National Board of Revenue chairman Md Mosharraf Hossain Bhuiyan On June 18 said they would find an acceptable solution to the proposed imposition of 15 per cent tax on the retained earnings and reserves of publicly listed companies.
He made the commitment after foreign investors raised concerns over the proposed fiscal measure and demanded its review.
The investors claimed it would affect business expansion by multinational companies.
The proposed tax, if made effective, would also facilitate drainage of money from the country in the form of dividends, as most MNC investors stay abroad, the investors said, at a luncheon meeting organised by the Foreign Investors’ Chamber of Commerce and Industry at Hotel Westin in Dhaka.
Mosharraf said the fiscal measure, including two others, had been taken to give some relief to investors.
“Definitely, we will look into the matter and sit together to find an acceptable solution,” he assured the investors.
The share market is volatile. It is was not in a good shape because of many of the actors familiar with the business and investment climate of the country, he said.
The NBR chairman advised foreign investors to sit with the NBR before June 23 to discuss the related issues.
He also promised to consider the demands of VAT withdrawal on e-commerce, reduction of the minimum tax on mobile telephone operators and other issues before the proposed budget would be passed in Parliament.
He also said that the NBR imposed VAT on e-commerce to avoid any difference between traditional businesses including super markets.
If VAT was withdrawn from e-businesses, others sectors would also demand VAT-free facilities, he explained.
Mosharraf also argued in favour of a tax hike on sugar and edible oil. “The price of sugar would rise by Tk 5 a kg, but it is unlikely to affect consumers as the price of the sweetener was lower compared to other essentials including vegetables,” he said.
According to NBR estimates, the price of edible oil would also rise by Tk 3–5 a kg due to the imposition of VAT.
But the hike would be tolerable, Mosharraf said.
FICCI president Shehzad Munim said the imposition of 15 per cent tax on retained earnings and reserves, as well as on stock dividend, needed a review.
Almost 36–40 per cent of Bangladesh’s foreign indirect investment comes from the retained earnings of MNCs operating in the country, he observed.
MNCs retain a significant amount of their earnings to fund further growth, he added.
If MNCs give away all the money as divided, most of it would go out from the country as most of the investors live abroad, he pointed out.
He also demanded a reconsideration of a few other tax measures, including an increase in the minimum tax on mobile operators.
VAT at 7.5 per cent on e-commerce would also jeopardise the growth of this sector, he said.

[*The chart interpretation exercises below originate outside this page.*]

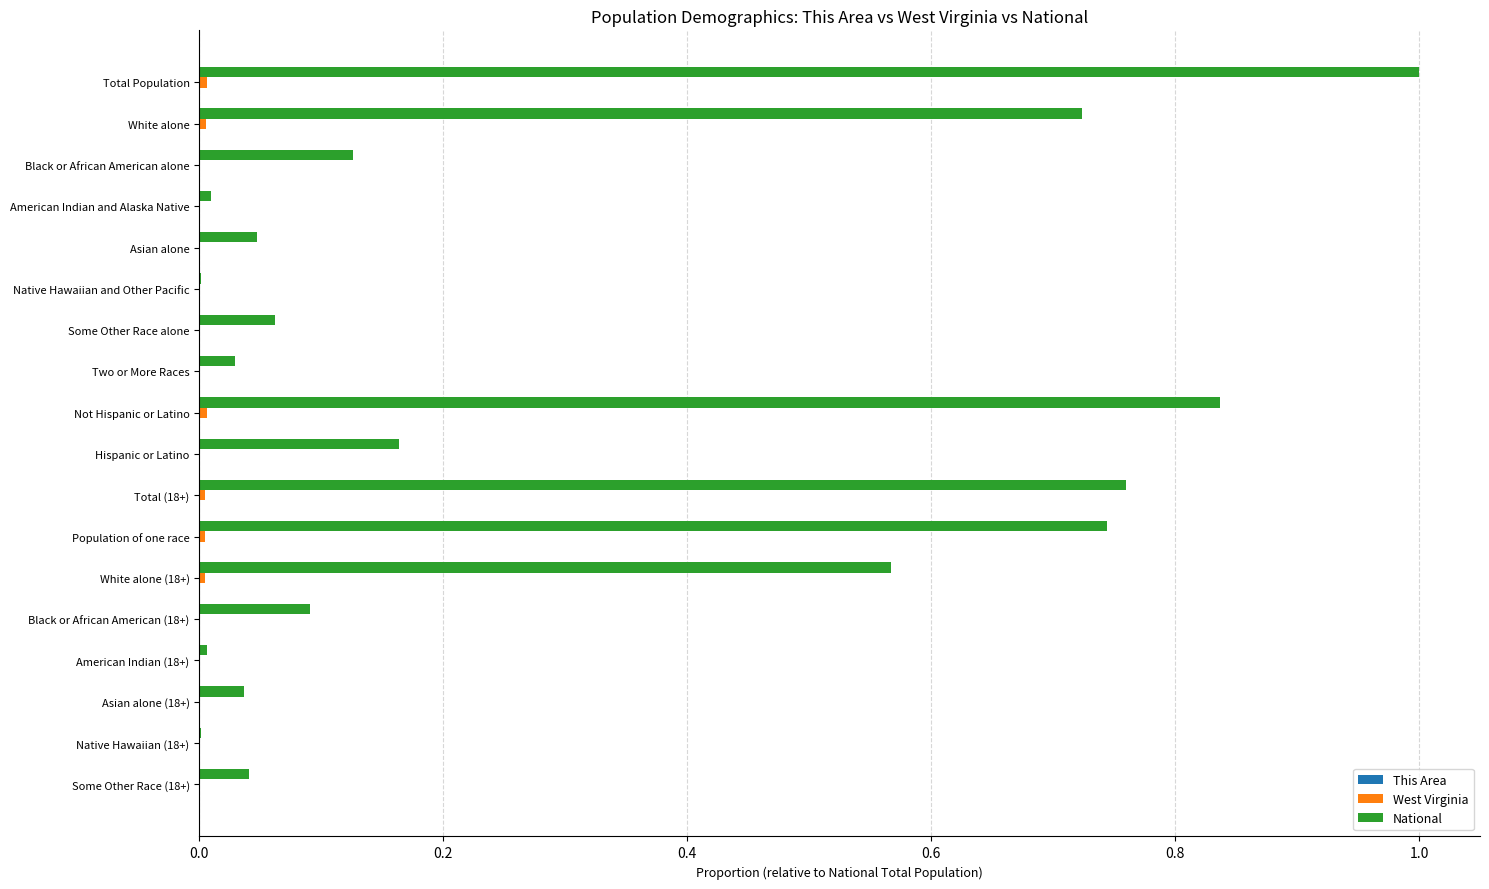

Which series changed the most between Black or African American alone and Not Hispanic or Latino?

National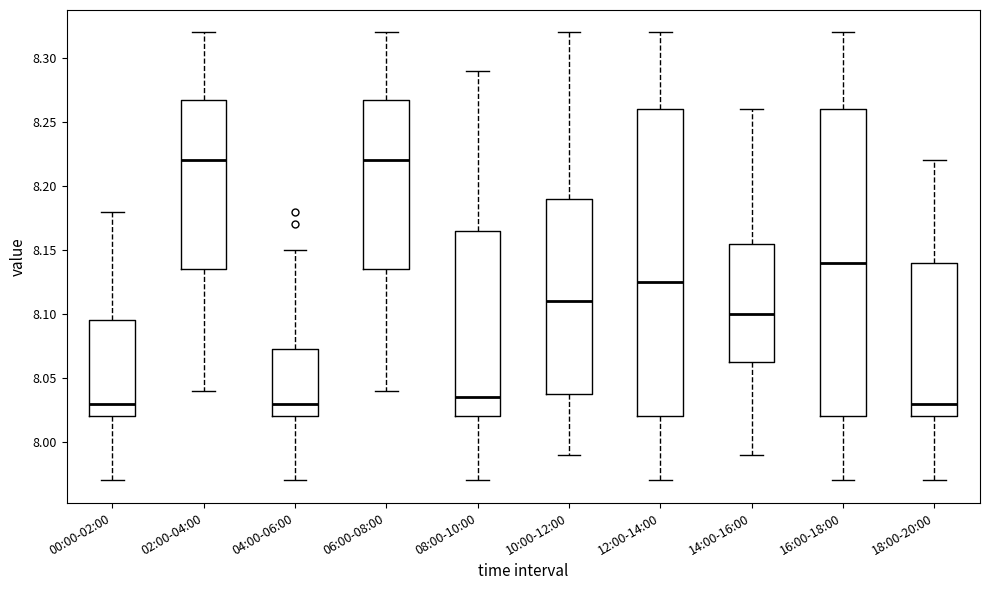

Reading left to right, transcribe this box plot: for each box, give where its median line is, the range the box spans, and where its two whiskers end, as read against the y-axis. The values are not printed on the chart, so give them approximately, as read against the axis.

00:00-02:00: median 8.030, box 8.020 to 8.095, whiskers 7.970 to 8.180
02:00-04:00: median 8.220, box 8.135 to 8.270, whiskers 8.040 to 8.320
04:00-06:00: median 8.030, box 8.020 to 8.075, whiskers 7.970 to 8.150
06:00-08:00: median 8.220, box 8.135 to 8.270, whiskers 8.040 to 8.320
08:00-10:00: median 8.035, box 8.020 to 8.165, whiskers 7.970 to 8.290
10:00-12:00: median 8.110, box 8.040 to 8.190, whiskers 7.990 to 8.320
12:00-14:00: median 8.125, box 8.020 to 8.260, whiskers 7.970 to 8.320
14:00-16:00: median 8.100, box 8.065 to 8.155, whiskers 7.990 to 8.260
16:00-18:00: median 8.140, box 8.020 to 8.260, whiskers 7.970 to 8.320
18:00-20:00: median 8.030, box 8.020 to 8.140, whiskers 7.970 to 8.220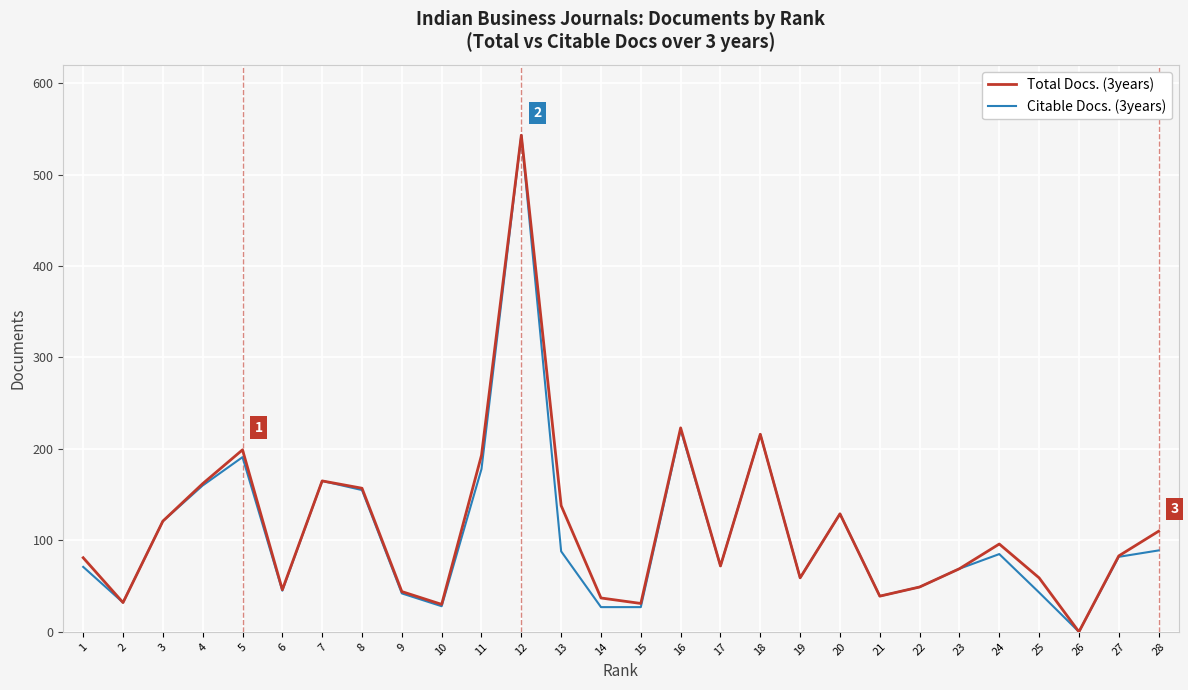

At which category is the sum across all series the highest?

12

Mobile operator Robi’s chief executive officer Mahtab Uddin Ahmed said the proposed increase of the minimum tax on the telecom sector to 2 per cent from 0.75 per cent was discriminatory in terms of the Foreign Investment Protection Act.
Currently, only Grameenphone is making profits.
Other operators would have to pay the tax from their capital as they do not make profits, said Mahtab Uddin Ahmed said.
He requested the NBR to withdraw the tax, saying the operators would not be able to survive otherwise.
In response, the NBR chairman said that all companies should make profit.
Bangladesh Association of Software and Information Services president Syed Almas Kabir demanded VAT exemption on e-commerce for the next five years.
FICCI vice-president Francois de Maricourt, executive director Jamil Osman and other members of the FICCI were present at the meeting.